## WHAT THIS TASK INVOLVES
Please restate word for word only the lines that start at the one containing "is medium levels" and continue to the final line of the material.

## EXERCISE MATERIAL

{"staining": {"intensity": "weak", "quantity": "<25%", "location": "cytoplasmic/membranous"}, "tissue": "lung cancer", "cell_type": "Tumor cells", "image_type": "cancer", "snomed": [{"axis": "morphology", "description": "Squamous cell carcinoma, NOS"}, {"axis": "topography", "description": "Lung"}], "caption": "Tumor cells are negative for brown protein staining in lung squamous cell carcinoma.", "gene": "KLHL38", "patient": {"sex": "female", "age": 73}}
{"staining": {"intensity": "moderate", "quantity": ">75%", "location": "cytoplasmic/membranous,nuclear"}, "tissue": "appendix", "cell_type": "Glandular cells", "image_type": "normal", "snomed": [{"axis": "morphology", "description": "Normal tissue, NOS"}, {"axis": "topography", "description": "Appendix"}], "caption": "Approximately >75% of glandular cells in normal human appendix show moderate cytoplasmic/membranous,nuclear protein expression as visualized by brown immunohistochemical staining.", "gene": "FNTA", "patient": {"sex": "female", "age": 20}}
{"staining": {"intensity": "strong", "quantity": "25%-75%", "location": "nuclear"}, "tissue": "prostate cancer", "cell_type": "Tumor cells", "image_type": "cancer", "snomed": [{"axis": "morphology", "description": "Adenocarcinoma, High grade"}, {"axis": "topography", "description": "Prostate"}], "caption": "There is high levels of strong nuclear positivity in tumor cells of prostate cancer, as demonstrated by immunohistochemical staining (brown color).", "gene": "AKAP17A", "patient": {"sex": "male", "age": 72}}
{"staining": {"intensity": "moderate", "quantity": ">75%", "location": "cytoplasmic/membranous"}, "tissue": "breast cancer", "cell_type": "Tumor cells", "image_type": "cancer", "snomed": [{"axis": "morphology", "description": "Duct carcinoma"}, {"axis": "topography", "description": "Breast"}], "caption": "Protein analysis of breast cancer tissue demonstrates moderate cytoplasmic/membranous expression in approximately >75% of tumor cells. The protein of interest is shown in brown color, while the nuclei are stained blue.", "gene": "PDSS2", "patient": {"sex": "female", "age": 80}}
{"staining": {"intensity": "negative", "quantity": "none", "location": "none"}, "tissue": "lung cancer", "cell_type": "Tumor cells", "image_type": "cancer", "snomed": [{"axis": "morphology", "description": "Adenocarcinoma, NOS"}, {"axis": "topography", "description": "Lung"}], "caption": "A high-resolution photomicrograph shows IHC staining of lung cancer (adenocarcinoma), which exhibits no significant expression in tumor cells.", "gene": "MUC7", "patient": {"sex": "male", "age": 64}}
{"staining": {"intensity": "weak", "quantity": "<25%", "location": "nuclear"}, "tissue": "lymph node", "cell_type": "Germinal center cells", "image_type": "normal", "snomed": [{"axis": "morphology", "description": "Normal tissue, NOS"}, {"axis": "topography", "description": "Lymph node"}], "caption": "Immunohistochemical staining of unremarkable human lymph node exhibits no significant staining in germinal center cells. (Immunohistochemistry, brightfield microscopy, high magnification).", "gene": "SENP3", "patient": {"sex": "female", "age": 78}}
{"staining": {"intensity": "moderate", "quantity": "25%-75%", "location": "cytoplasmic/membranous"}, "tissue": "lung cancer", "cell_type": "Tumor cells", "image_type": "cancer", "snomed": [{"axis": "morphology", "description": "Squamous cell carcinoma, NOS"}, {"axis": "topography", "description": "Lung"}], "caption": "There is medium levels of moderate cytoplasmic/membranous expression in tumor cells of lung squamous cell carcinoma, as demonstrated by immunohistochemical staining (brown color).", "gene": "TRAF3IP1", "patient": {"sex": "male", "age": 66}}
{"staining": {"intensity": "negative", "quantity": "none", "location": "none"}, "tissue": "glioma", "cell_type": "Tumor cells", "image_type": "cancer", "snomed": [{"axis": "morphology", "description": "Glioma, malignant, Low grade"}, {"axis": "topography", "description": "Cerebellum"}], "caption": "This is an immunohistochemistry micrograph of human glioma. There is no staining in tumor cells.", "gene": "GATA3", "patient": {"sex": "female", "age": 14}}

## WRITTEN REPLY
{"staining": {"intensity": "moderate", "quantity": "25%-75%", "location": "cytoplasmic/membranous"}, "tissue": "lung cancer", "cell_type": "Tumor cells", "image_type": "cancer", "snomed": [{"axis": "morphology", "description": "Squamous cell carcinoma, NOS"}, {"axis": "topography", "description": "Lung"}], "caption": "There is medium levels of moderate cytoplasmic/membranous expression in tumor cells of lung squamous cell carcinoma, as demonstrated by immunohistochemical staining (brown color).", "gene": "TRAF3IP1", "patient": {"sex": "male", "age": 66}}
{"staining": {"intensity": "negative", "quantity": "none", "location": "none"}, "tissue": "glioma", "cell_type": "Tumor cells", "image_type": "cancer", "snomed": [{"axis": "morphology", "description": "Glioma, malignant, Low grade"}, {"axis": "topography", "description": "Cerebellum"}], "caption": "This is an immunohistochemistry micrograph of human glioma. There is no staining in tumor cells.", "gene": "GATA3", "patient": {"sex": "female", "age": 14}}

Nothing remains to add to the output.